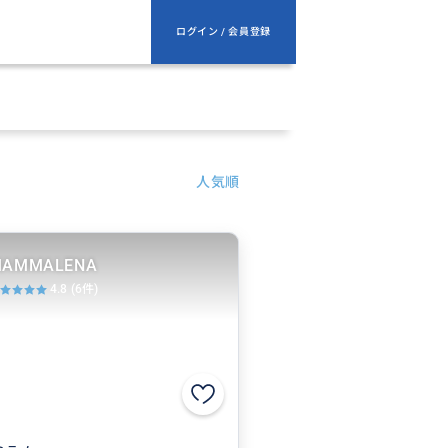
ログイン / 会員登録
人気順
AMMALENA
4.8
(6件)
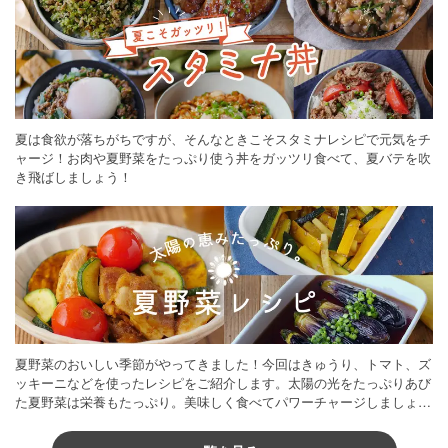
夏は食欲が落ちがちですが、そんなときこそスタミナレシピで元気をチ
ャージ！お肉や夏野菜をたっぷり使う丼をガッツリ食べて、夏バテを吹
き飛ばしましょう！
夏野菜のおいしい季節がやってきました！今回はきゅうり、トマト、ズ
ッキーニなどを使ったレシピをご紹介します。太陽の光をたっぷりあび
た夏野菜は栄養もたっぷり。美味しく食べてパワーチャージしましょう
♪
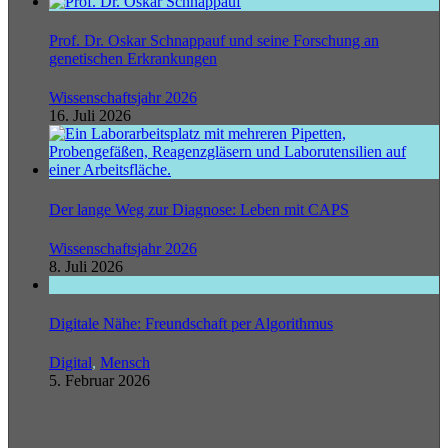
Prof. Dr. Oskar Schnappauf und seine Forschung an
genetischen Erkrankungen
Wissenschaftsjahr 2026
16. Juli 2026
Der lange Weg zur Diagnose: Leben mit CAPS
Wissenschaftsjahr 2026
8. Juli 2026
Digitale Nähe: Freundschaft per Algorithmus
Digital
,
Mensch
5. Februar 2026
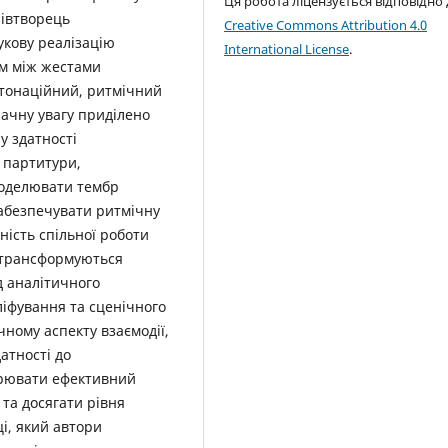
Ця робота ліцензується відповідно
півтворець
Creative Commons Attribution 4.0
укову реалізацію
International License
.
ом між жестами
нтонаційний, ритмічний
ачну увагу приділено
у здатності
 партитури,
моделювати тембр
забезпечувати ритмічну
ність спільної роботи
 трансформуються
д аналітичного
іфування та сценічного
чному аспекту взаємодії,
датності до
орювати ефективний
та досягати рівня
ці, який автори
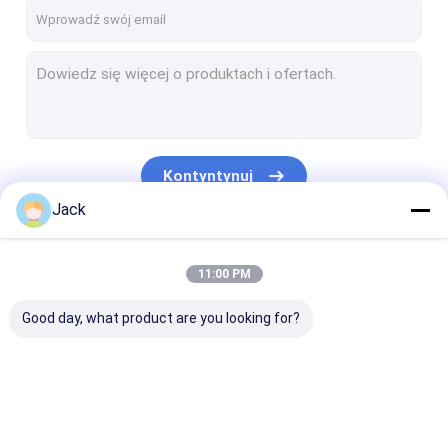
O nas
Wycieczka po fabryce
Kontrola jakości
Skontaktuj się z nami
Kontyntynuj
Aktualności
Jack
Poproś o wycenę
Nasze Kategorie
11:00 PM
Good day, what product are you looking for?
CBN Diamond Wheel
CBN Sharpening Wheels
CBN Wheels For Woodturners
CBN Diamond Wheel
CBN Sharpening
CBN Wheels Fo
------------------------
== What is needed ==
Please reproduce the text from every item above line for line, with each character unchanged, and leave the pictures out of your answer.

== Task answer ==
ログイン / 会員登録
人気順
AMMALENA
4.8
(6件)
夏は食欲が落ちがちですが、そんなときこそスタミナレシピで元気をチ
ャージ！お肉や夏野菜をたっぷり使う丼をガッツリ食べて、夏バテを吹
き飛ばしましょう！
夏野菜のおいしい季節がやってきました！今回はきゅうり、トマト、ズ
ッキーニなどを使ったレシピをご紹介します。太陽の光をたっぷりあび
た夏野菜は栄養もたっぷり。美味しく食べてパワーチャージしましょう
♪
Prof. Dr. Oskar Schnappauf und seine Forschung an
genetischen Erkrankungen
Wissenschaftsjahr 2026
16. Juli 2026
Der lange Weg zur Diagnose: Leben mit CAPS
Wissenschaftsjahr 2026
8. Juli 2026
Digitale Nähe: Freundschaft per Algorithmus
Digital
,
Mensch
5. Februar 2026
Ця робота ліцензується відповідно
півтворець
Creative Commons Attribution 4.0
укову реалізацію
International License
.
ом між жестами
нтонаційний, ритмічний
ачну увагу приділено
у здатності
 партитури,
моделювати тембр
забезпечувати ритмічну
ність спільної роботи
 трансформуються
д аналітичного
іфування та сценічного
чному аспекту взаємодії,
датності до
орювати ефективний
та досягати рівня
ці, який автори
O nas
Wycieczka po fabryce
Kontrola jakości
Skontaktuj się z nami
Kontyntynuj
Aktualności
Jack
Poproś o wycenę
Nasze Kategorie
11:00 PM
Good day, what product are you looking for?
CBN Diamond Wheel
CBN Sharpening Wheels
CBN Wheels For Woodturners
CBN Diamond Wheel
CBN Sharpening
CBN Wheels Fo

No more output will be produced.